Mobile device management uses a subset of what device profiles allow for,
along with additional external tooling.

They're similar, but the thread you linked to is about MDM, not device
profiles in general.

Deploying a device profile is akin to accepting a self signed certificate.
When it's of your own generation, it's probably fine, if someone else has done
it, you should question what's happening and whether or not it's right for you
to accept it or not.

------
bobwaycott
_INSTRUCTIONS—For those who wish to do this on their own without downloading
and installing a third-party 's profile to their device(s) (and have a Mac):_

1\. Download Apple Configurator 2 from the Mac App Store.

2\. Open the app, plug in your iOS device, and click on it to activate working
on it.

3\. Command+N to create a new Profile.

4\. Under General, fill out the mandatory info (only name is required).

5\. Click Restrictions, then click Configure. Un-check the 10th top-level
checkbox that says "Allow server-side logging of Siri commands". Take a look
at other things you'd like to control.

6\. Command+S to save the profile. Close the window.

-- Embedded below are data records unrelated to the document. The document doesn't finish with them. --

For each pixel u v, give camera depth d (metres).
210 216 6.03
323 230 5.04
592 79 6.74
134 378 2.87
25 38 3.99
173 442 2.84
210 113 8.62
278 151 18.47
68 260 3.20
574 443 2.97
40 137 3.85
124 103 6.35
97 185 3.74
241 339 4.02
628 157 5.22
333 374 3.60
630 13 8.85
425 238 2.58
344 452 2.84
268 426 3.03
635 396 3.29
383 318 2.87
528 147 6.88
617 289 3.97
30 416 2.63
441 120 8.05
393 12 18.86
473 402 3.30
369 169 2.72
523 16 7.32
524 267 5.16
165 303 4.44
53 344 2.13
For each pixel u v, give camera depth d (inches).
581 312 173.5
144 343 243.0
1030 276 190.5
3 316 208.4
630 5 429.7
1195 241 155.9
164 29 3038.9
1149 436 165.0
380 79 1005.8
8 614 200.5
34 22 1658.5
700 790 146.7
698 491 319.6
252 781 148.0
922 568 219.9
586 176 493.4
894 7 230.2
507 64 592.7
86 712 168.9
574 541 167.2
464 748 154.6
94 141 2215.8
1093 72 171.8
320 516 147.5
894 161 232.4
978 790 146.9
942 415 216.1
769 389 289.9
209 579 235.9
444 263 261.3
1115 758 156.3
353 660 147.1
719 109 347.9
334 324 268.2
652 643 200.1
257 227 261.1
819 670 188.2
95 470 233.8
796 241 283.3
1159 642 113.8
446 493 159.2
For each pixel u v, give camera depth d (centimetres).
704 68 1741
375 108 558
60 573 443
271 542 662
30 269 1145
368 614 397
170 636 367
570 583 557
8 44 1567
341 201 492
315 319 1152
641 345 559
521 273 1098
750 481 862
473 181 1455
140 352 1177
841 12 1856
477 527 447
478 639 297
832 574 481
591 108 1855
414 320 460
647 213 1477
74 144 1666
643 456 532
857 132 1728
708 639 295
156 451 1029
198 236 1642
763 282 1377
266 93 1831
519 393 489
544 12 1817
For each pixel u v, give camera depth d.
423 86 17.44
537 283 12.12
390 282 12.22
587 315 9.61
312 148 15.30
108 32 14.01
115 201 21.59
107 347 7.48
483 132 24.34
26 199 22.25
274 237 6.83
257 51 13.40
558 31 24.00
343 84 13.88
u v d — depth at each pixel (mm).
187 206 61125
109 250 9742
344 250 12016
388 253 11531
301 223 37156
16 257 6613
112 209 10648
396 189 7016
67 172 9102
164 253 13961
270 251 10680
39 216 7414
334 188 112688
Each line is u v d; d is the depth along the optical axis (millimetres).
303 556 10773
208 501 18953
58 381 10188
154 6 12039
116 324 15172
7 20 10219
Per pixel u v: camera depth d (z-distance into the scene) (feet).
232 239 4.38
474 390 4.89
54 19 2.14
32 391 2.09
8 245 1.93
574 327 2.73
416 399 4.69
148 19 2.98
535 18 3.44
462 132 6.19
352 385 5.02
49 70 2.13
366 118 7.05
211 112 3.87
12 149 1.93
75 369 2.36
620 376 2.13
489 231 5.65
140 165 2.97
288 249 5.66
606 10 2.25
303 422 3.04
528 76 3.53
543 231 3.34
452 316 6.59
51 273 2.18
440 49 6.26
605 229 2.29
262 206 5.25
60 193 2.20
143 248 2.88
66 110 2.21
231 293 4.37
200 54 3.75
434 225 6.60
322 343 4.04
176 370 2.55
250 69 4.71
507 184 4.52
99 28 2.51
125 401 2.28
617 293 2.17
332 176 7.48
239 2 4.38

7\. Click on Profiles in left sidebar. Click Add Profiles. Select the profile
you just saved. Ensure your device is unlocked, and it will be added to your
device.

8\. Go into Settings app on your device. There will be an entry at the top
that says "Profile Downloaded". Tap into that and select to install the
profile.

------
hprotagonist
"curl some rando's plist" still gives me the willies, honestly. And i know
it's just XML!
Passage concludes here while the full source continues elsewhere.